Parece que la durabilidad y la facilidad de transporte y almacenaje, son las razones principales por las que, desde hace varios años, el panettone inunda los mercados españoles, al igual que los turrones y otros dulces navideños, nada más acabar el verano. En Italia, curiosamente, hay otros panes dulces propios de la festividad navideña - no solo el panettone de Milán- distribuidos por su territorio, como el pandoro de Verona, el panforte de Siena o la focaccia natalicia, mientras que bien podríamos decir que el roscón de reyes, aun con alguna pequeña variación local o regional, representa a toda España.
Se conoce, desde tiempos remotos, esta costumbre de convertir un alimento cotidiano como es el pan en un alimento de gala para celebrar las fiestas, incorporando a la sencilla masa otros ingredientes más preciados. Así, según las posibilidades de cada lugar y cada casa, se añadían huevos y leche para mejorar la textura de la masa; aceite o manteca para que fuera más tierna; esencias y especias para darle más sabor; frutos y frutas secas, las únicas disponibles en inverno, para enriquecerla, así como miel, arrope o azúcar para endulzarla. Pero quizás sean el azúcar y las especias el motivo por el que en Italia se prodigaron más estos panes dulces durante la Edad Media. Mientras que en España el consumo de azúcar seguiría siendo un artículo de consumo restringido hasta bien pasado el siglo XIX y el acceso a las especias era limitado hasta la expedición de Magallanes-Elcano en el siglo XVI, los mercaderes italianos, causa de la riqueza y prosperidad de las ciudades-estado en Italia, llevaban ya mucho tiempo en la Edad Media dedicados a abrir nuevas rutas de aprovisionamiento de azúcar y especias.

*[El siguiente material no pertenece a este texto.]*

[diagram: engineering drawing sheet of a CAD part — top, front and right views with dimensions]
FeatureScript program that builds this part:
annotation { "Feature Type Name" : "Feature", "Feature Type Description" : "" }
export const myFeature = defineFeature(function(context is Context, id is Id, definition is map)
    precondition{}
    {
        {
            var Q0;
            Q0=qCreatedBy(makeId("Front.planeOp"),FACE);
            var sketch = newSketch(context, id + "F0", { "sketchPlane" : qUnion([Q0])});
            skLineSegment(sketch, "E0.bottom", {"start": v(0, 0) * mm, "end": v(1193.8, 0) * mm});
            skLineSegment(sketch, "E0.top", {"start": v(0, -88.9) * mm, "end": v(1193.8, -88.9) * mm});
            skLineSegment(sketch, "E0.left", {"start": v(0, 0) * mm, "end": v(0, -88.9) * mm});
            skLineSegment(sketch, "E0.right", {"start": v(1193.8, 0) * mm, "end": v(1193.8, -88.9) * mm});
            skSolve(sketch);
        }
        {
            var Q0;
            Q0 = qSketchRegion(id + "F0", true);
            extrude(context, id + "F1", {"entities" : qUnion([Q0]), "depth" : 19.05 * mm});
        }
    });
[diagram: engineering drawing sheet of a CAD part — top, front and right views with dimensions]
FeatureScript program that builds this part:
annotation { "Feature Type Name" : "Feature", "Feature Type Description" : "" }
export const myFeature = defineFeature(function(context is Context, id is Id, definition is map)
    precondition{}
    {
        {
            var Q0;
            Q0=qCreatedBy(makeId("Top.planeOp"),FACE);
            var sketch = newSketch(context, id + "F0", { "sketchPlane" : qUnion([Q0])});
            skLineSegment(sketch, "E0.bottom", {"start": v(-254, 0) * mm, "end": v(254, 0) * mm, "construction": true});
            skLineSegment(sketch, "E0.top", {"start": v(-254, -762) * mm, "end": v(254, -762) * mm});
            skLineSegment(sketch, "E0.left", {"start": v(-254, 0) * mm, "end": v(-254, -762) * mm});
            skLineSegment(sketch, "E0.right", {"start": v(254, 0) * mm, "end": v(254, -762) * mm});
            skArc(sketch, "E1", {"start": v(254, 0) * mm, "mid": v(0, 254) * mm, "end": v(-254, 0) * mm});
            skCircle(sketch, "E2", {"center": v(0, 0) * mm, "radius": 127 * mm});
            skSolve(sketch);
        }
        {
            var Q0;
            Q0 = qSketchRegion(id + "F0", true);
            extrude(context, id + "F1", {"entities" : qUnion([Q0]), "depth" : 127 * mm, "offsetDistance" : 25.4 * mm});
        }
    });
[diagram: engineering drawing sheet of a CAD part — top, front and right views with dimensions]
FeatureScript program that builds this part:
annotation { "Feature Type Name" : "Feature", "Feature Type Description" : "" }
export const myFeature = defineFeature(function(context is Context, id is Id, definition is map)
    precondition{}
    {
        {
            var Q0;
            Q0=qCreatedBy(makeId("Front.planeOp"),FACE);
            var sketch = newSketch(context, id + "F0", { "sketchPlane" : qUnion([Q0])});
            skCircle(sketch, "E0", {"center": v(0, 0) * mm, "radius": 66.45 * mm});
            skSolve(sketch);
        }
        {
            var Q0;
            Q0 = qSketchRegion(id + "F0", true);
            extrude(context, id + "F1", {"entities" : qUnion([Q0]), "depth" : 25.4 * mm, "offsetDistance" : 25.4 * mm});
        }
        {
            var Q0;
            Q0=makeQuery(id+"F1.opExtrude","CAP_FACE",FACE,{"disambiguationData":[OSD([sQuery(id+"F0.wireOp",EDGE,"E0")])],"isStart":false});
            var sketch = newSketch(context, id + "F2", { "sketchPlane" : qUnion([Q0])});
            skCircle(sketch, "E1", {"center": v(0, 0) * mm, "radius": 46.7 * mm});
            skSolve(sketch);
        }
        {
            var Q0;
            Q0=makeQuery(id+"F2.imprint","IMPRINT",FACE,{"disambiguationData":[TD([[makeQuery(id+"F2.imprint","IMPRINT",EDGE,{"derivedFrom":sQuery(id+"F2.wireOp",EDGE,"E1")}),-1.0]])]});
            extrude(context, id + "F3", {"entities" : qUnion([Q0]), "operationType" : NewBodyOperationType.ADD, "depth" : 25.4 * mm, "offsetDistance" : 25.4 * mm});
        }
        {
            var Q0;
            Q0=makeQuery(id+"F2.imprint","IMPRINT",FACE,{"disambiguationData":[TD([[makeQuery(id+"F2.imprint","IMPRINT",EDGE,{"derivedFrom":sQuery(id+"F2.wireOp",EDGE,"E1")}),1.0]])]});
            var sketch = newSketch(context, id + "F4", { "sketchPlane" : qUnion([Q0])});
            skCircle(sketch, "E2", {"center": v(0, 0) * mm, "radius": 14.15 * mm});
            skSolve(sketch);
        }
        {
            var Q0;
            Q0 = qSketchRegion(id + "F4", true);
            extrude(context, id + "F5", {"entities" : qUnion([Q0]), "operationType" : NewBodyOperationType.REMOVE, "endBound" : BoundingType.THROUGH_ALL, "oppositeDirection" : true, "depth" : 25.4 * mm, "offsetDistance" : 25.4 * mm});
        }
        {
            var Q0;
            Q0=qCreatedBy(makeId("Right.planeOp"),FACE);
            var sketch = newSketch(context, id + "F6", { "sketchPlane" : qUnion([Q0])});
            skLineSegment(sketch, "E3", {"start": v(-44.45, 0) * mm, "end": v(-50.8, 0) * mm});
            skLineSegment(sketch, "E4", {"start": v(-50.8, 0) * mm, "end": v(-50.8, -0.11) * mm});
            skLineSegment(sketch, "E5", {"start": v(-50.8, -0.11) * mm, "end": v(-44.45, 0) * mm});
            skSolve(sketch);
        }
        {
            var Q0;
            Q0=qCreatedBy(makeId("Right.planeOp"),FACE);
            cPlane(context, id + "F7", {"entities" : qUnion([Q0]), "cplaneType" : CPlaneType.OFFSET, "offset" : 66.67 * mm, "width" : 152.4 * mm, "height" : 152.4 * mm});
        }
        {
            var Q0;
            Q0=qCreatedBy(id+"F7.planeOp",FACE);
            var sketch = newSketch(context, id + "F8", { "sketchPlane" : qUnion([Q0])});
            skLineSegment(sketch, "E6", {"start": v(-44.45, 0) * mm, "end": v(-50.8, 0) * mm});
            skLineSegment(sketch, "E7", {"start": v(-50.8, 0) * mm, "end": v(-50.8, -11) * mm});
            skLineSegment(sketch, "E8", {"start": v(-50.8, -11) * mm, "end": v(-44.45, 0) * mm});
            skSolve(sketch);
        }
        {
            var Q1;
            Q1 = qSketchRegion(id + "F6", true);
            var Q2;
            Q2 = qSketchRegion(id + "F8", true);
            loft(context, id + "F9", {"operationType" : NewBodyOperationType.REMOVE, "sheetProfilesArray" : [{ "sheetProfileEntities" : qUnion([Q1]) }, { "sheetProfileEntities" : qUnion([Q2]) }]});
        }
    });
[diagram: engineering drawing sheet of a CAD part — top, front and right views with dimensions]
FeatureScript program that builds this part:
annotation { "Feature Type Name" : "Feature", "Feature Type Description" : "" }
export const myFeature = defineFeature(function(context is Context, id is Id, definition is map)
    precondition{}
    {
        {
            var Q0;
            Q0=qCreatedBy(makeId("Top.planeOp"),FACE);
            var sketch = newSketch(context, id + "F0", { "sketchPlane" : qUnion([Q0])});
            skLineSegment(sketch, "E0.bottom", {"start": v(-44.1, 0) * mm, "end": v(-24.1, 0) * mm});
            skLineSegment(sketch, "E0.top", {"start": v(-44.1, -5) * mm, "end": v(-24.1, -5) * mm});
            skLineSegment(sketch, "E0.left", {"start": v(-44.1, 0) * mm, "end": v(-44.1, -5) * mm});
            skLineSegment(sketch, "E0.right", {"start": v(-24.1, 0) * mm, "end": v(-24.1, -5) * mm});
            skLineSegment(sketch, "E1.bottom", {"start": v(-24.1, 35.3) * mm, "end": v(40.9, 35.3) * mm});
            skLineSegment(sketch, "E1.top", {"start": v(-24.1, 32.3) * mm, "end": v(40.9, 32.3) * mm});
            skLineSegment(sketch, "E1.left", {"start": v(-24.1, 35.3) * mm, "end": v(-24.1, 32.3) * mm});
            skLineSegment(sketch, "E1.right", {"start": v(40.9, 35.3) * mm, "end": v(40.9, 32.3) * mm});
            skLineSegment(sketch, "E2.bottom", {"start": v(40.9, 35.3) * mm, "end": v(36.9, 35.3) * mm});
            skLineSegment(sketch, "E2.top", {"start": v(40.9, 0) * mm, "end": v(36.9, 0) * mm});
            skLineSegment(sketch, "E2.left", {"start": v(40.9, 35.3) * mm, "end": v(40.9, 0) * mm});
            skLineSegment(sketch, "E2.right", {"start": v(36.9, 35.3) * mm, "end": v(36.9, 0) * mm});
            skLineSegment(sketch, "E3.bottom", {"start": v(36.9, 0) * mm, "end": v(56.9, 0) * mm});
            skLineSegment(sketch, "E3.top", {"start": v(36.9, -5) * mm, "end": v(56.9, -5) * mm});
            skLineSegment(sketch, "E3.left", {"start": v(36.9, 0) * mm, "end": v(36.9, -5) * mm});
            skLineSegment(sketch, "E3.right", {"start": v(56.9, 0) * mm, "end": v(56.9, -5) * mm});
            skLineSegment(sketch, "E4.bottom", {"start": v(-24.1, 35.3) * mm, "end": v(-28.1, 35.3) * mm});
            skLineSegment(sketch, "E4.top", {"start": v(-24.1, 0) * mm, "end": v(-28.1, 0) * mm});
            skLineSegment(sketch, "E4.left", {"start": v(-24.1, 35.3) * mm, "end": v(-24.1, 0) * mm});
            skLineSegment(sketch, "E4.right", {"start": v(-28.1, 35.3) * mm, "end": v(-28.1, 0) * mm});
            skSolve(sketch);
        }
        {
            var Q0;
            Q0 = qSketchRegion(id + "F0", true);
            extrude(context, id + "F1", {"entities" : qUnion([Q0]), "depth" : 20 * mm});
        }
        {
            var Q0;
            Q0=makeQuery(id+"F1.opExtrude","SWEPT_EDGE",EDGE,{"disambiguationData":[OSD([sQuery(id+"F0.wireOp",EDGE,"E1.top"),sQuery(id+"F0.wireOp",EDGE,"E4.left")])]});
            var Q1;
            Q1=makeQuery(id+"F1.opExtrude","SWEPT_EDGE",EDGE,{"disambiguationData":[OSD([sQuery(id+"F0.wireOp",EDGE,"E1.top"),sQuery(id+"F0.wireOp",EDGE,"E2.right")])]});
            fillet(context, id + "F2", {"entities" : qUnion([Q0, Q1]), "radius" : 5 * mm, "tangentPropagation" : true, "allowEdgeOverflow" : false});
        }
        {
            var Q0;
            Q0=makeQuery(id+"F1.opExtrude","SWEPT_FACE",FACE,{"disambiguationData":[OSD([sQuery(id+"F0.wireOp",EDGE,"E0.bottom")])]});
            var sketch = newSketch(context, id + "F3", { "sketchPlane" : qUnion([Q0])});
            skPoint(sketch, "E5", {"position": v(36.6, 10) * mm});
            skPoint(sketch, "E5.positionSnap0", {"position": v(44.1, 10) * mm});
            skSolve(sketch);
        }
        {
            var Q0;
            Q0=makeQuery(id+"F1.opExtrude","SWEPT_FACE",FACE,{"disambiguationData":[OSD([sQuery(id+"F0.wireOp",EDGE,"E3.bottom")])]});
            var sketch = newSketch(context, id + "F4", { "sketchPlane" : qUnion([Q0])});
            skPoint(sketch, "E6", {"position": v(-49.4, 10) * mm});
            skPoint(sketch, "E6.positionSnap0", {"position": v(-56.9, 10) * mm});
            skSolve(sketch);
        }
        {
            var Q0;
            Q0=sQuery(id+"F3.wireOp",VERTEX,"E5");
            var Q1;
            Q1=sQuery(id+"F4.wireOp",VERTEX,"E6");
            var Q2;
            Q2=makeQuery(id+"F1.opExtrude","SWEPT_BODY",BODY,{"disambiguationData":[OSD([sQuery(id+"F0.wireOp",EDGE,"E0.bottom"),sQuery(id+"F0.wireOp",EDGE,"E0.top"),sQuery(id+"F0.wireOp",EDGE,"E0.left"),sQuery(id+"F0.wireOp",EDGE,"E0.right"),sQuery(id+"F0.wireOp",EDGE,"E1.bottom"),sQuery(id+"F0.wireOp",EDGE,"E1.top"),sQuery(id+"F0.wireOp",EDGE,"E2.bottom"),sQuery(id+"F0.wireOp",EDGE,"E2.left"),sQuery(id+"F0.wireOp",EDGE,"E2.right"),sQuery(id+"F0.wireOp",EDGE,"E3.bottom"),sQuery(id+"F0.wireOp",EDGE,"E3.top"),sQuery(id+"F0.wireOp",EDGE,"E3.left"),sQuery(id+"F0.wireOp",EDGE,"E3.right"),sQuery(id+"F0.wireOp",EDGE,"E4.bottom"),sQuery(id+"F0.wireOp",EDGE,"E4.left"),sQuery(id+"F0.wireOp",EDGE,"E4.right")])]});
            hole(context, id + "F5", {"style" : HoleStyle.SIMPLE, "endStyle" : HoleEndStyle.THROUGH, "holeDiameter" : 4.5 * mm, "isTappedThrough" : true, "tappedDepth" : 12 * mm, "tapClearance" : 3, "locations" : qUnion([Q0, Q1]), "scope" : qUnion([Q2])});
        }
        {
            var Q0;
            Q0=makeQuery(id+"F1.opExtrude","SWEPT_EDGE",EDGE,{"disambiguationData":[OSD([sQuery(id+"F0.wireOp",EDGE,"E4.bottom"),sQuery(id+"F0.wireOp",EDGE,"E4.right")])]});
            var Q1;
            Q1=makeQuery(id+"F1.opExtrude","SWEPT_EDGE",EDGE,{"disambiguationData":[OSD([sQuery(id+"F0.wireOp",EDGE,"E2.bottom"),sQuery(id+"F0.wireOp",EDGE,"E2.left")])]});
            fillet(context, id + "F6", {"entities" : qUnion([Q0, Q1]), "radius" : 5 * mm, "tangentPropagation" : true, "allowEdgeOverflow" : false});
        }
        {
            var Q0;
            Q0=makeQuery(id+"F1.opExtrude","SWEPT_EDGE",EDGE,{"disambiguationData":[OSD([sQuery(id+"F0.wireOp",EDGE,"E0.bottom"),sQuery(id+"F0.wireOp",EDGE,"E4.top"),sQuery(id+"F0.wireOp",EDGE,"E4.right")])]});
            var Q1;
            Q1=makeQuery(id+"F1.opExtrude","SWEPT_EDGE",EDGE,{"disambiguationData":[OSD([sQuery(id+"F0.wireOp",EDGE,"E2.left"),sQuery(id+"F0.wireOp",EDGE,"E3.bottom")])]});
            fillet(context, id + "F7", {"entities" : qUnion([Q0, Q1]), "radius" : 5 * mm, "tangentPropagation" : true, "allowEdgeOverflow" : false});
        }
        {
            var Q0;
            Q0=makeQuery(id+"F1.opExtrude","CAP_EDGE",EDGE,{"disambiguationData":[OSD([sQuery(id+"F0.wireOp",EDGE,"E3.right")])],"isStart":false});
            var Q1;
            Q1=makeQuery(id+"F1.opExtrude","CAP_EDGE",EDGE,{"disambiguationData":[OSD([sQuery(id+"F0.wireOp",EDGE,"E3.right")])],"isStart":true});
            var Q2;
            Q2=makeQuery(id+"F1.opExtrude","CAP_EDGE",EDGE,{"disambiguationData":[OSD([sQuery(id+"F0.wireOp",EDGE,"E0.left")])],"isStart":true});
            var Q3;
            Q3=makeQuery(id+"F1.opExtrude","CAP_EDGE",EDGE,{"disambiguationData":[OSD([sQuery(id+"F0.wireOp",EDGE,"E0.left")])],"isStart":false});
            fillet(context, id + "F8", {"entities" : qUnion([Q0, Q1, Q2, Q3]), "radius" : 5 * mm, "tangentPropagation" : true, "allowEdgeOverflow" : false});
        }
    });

Investigaba sobre ello, cuando me encontré, leyendo sobre la República de Siena en el siglo XIII y su tradicional panforte, con la brigata spendereccia. Una cuadrilla de doce jóvenes derrochadores y glotones, procedentes de familias nobles y ricas de la ciudad relacionadas con el comercio del clavo de olor, que se reunían básicamente para celebrar opulentos, extravagantes y lujosos banquetes. Aunque los historiadores no terminan de ponerse de acuerdo en si sus aventuras sucedieron o no como se narran en los cuentos populares que les han inmortalizado, lo cierto y verdad es que la brigada alcanzó tal notoriedad que, incluso, la menciona Boccaccio en el Decameron y Dante en el canto vigesimonoveno del Infierno, haciéndose eco de la vanidosa megalomanía de algunos sieneses.
Parece ser que Niccolò dei Salimbeni, uno de los doce tragones, tenía a su servicio un gran cocinero que confeccionaba los menús y elaboraba los platos más novedosos para sus francachelas. Se han hallado algunas de sus recetas escritas y todas están diseñadas para doce comensales, los doce miembros de la brigata spendereccia. Lo curioso es que, en los recetarios posteriores al Duocento, las recetas siguen midiendo ingredientes y dando pautas de cocina para doce personas. Es más, se cree que también influyó la célebre brigata en que las vajillas, cristalerías, cuberterías y mantelerías estén pensadas para doce comensales.